• Your task: Reproduce the records below word for word, leaving out the pictures.
*** Opening Extracted entries ***
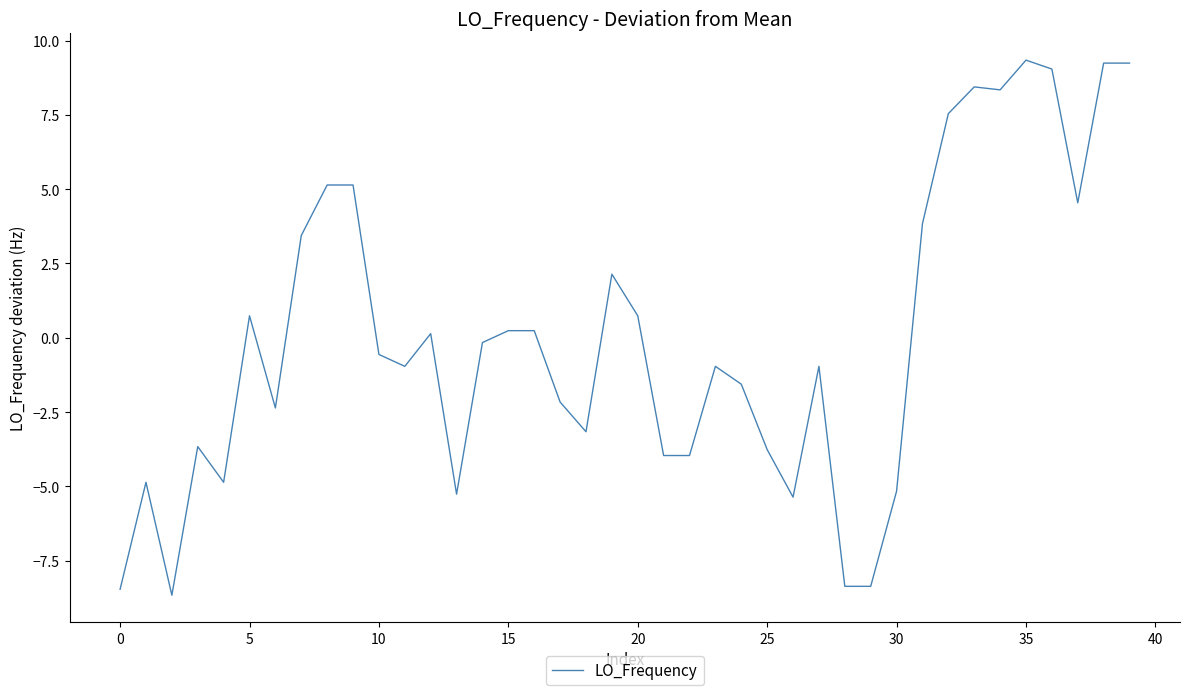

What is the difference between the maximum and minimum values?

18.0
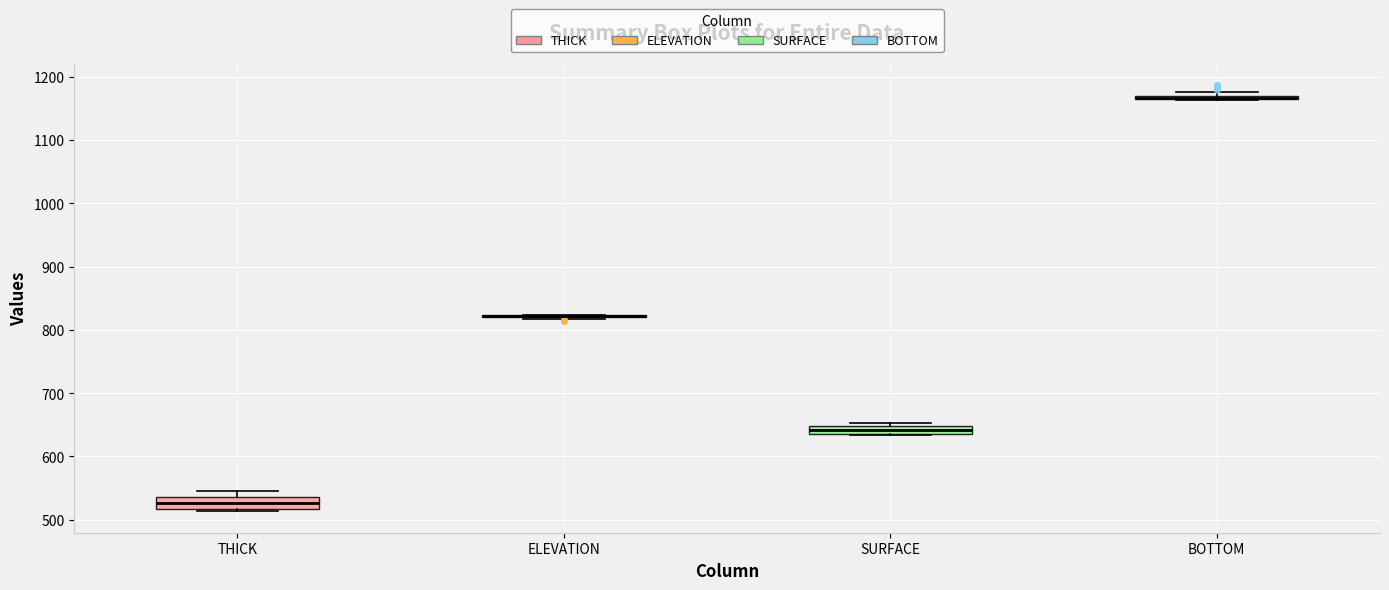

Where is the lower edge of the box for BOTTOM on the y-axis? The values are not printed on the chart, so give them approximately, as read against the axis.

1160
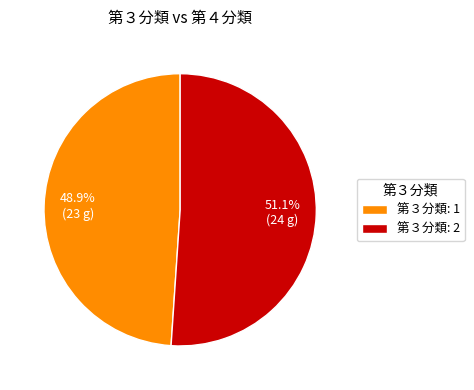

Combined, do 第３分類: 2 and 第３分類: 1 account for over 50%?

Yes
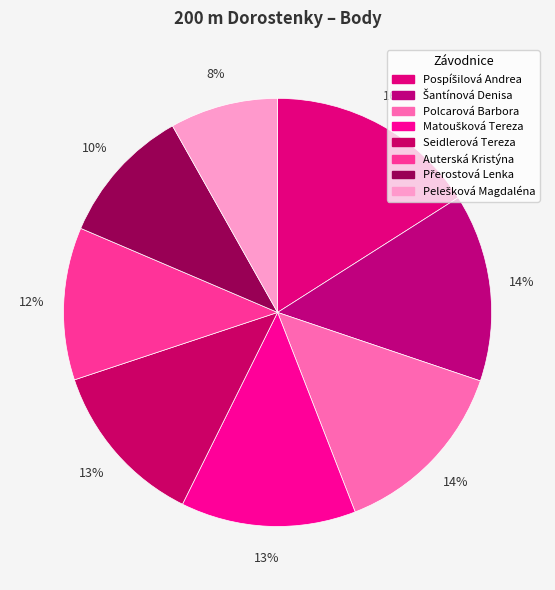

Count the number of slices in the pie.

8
*** Closing Extracted entries ***
• Result of the exercise:
What is the difference between the maximum and minimum values?

18.0

Where is the lower edge of the box for BOTTOM on the y-axis? The values are not printed on the chart, so give them approximately, as read against the axis.

1160

Combined, do 第３分類: 2 and 第３分類: 1 account for over 50%?

Yes

Count the number of slices in the pie.

8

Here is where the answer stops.